Now we come to the hard part of this discussion. There are numerous different interplays between big data, machine learning and healthcare. Thousands of books are being written on it - my most recent search on Amazon with “machine learning” yielded 14,389 matches! Dedicated conferences on this topic are being organized. There are so many courses on it that David Venturi from Udacity was inspired to research and publish Every single Machine Learning course on the internet, ranked by your reviews. Virtually almost all healthcare startups are now expected to use some form of machine learning – VC funding to healthcare startups that uses some form of AI increased 29% year-over-year to hit 88 deals in 2016, and are already on track to reach a 6-year-high in 2017. A good starting point, however, is “Top 4 Machine Learning Use Cases for Healthcare Providers” written by Jennifer Bresnick. She broadly identifies the following areas where significant inroads have already been made by machine learning, imaging analytics and pathology, natural language processing and free-text data, clinical decision support and predictive analytics and finally, cyber-security and ransomware. If you are looking to get more specific, check out 7 Applications of Machine Learning in Pharma and Medicine by Daniel Faggella, where he identifies applications that use machine learning with the most forecasted impact on healthcare – disease identification/diagnosis, personalized treatment/behavioral modification, drug discovery/manufacturing, clinical trial research, radiology and radiotherapy, smart electronic health records and finally, epidemic outbreak prediction. In reality, it is becoming harder and harder to find any area of healthcare which is untouched by machine learning in some way these days.

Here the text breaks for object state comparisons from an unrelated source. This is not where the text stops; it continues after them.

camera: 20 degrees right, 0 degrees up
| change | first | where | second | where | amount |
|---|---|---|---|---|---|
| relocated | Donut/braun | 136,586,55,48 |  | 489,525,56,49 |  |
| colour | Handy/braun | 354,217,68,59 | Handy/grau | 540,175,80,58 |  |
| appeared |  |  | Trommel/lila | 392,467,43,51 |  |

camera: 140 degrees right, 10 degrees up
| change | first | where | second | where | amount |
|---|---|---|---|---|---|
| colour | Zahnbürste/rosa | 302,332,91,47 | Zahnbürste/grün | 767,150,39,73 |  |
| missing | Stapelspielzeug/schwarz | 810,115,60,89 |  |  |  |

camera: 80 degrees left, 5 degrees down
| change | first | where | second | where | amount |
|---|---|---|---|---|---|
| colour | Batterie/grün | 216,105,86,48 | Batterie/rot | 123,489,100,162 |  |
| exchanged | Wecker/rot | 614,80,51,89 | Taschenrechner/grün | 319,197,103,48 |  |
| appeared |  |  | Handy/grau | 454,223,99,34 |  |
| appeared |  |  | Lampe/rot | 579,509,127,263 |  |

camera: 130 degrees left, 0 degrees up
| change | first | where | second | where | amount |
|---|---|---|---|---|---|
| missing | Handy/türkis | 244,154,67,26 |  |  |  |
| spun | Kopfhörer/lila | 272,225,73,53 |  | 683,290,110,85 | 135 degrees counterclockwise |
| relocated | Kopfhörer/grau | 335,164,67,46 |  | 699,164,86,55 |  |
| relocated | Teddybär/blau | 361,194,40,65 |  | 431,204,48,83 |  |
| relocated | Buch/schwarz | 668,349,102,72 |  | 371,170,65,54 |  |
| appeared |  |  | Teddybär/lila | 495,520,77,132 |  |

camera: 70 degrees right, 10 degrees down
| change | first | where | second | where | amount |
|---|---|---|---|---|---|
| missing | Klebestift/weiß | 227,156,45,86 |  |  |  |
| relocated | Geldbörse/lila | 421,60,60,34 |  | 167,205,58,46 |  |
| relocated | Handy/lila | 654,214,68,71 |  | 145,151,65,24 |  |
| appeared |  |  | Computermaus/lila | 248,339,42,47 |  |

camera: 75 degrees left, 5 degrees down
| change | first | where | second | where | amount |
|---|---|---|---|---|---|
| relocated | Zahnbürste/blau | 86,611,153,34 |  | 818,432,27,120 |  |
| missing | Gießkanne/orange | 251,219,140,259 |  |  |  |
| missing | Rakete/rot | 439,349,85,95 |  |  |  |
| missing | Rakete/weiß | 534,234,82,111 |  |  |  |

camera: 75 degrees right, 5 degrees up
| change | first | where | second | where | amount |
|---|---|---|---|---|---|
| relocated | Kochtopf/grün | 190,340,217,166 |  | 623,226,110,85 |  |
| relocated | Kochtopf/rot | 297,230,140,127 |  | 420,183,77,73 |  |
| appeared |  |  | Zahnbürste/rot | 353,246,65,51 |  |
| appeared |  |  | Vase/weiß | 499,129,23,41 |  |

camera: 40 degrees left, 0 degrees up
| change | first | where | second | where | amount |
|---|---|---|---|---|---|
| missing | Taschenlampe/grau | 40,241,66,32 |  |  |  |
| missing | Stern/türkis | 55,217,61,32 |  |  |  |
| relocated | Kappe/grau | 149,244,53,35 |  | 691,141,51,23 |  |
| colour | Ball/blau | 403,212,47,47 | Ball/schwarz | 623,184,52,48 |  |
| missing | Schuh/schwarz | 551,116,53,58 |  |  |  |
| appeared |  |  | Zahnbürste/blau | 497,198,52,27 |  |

Why is this happening? It’s because we are realizing that machine learning has enormous potential to make healthcare more efficient, smarter and cost effective. My prediction is that in the future, we will not talk about machine learning as a separate tool, it will become so ubiquitous that we will automatically assume it is part of a solution, much in the same way we do not think of internet search as a separate tool anymore, we automatically assume it is available. The more important question is now that the jinni is out of the bottle, where will it end? Will we one day have completely autonomous artificial systems such as the famous Emergency Medical Hologram Mark I replace human doctors as the creators of Star Trek imagined? Or will healthcare prove to be so complex that no machine can ever replace humans completely? Only time will tell.